SUPPLIED MATERIAL section start

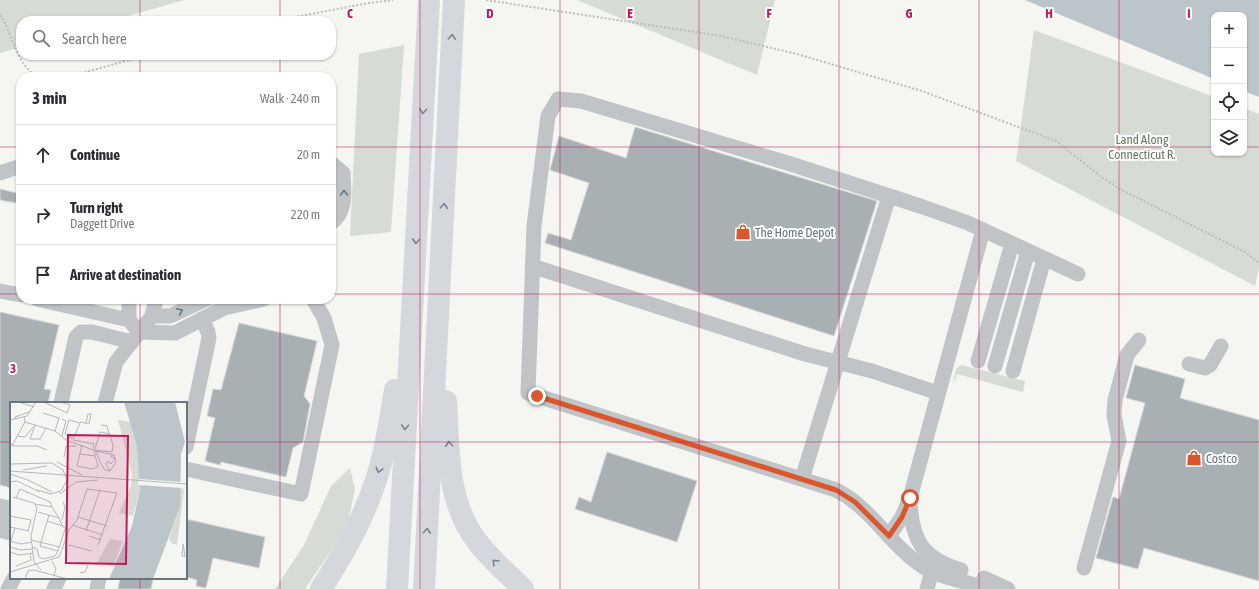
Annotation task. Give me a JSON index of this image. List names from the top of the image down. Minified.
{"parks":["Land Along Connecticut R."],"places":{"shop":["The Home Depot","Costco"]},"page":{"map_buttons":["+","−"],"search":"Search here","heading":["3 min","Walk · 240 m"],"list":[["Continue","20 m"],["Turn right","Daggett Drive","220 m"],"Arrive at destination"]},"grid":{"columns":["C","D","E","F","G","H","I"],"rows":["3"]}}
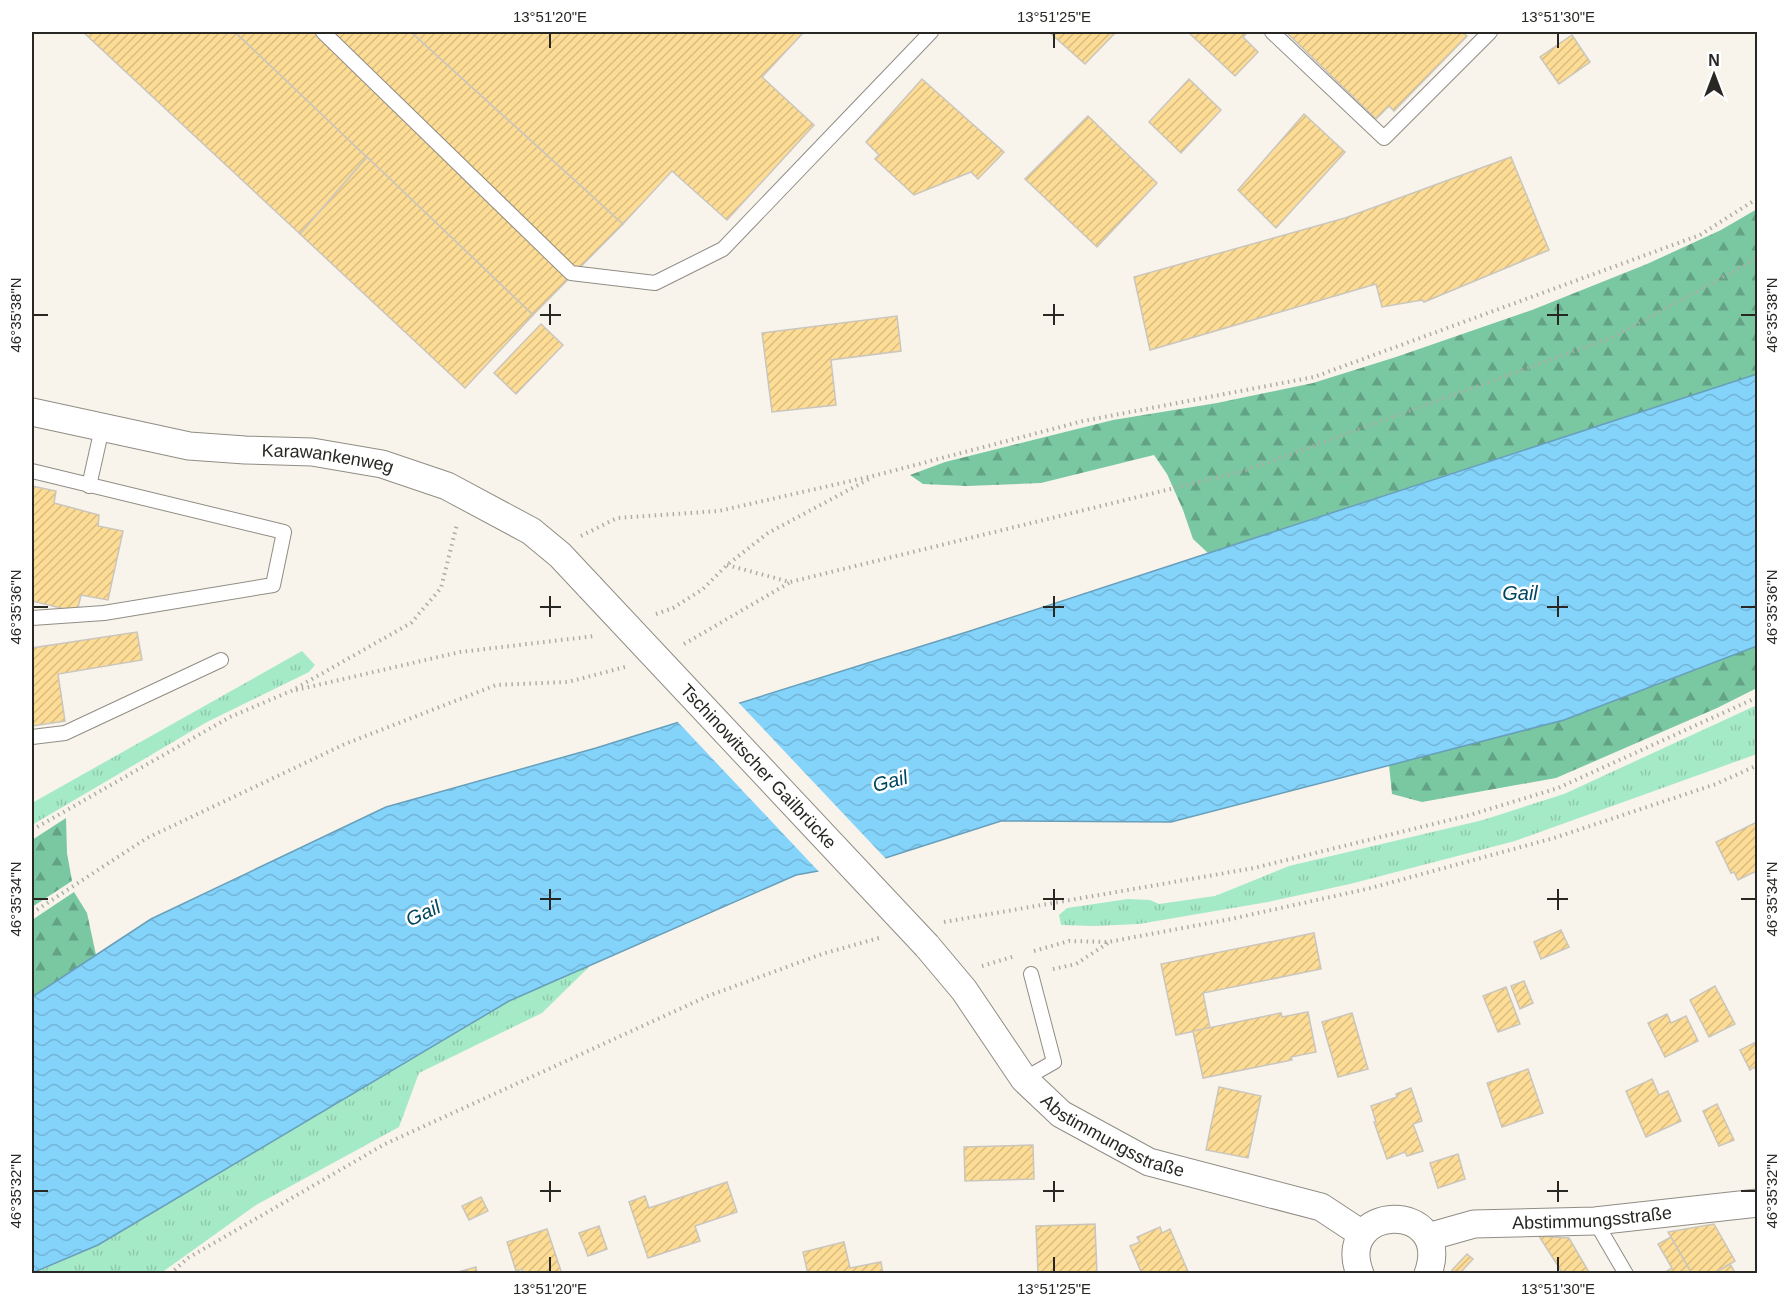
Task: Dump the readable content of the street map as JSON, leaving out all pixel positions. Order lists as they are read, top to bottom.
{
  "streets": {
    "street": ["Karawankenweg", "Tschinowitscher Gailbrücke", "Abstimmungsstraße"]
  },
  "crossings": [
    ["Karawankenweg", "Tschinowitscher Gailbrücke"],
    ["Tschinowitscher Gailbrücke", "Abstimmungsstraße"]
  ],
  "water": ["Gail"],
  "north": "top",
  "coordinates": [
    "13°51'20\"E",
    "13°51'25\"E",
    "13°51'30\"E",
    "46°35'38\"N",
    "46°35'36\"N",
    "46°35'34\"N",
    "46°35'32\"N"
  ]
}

SUPPLIED MATERIAL section end

Leaving the pictures out, write out every entry exactly.

TASK ANSWER -
Annotation task. Give me a JSON index of this image. List names from the top of the image down. Minified.
{"parks":["Land Along Connecticut R."],"places":{"shop":["The Home Depot","Costco"]},"page":{"map_buttons":["+","−"],"search":"Search here","heading":["3 min","Walk · 240 m"],"list":[["Continue","20 m"],["Turn right","Daggett Drive","220 m"],"Arrive at destination"]},"grid":{"columns":["C","D","E","F","G","H","I"],"rows":["3"]}}
Task: Dump the readable content of the street map as JSON, leaving out all pixel positions. Order lists as they are read, top to bottom.
{
  "streets": {
    "street": ["Karawankenweg", "Tschinowitscher Gailbrücke", "Abstimmungsstraße"]
  },
  "crossings": [
    ["Karawankenweg", "Tschinowitscher Gailbrücke"],
    ["Tschinowitscher Gailbrücke", "Abstimmungsstraße"]
  ],
  "water": ["Gail"],
  "north": "top",
  "coordinates": [
    "13°51'20\"E",
    "13°51'25\"E",
    "13°51'30\"E",
    "46°35'38\"N",
    "46°35'36\"N",
    "46°35'34\"N",
    "46°35'32\"N"
  ]
}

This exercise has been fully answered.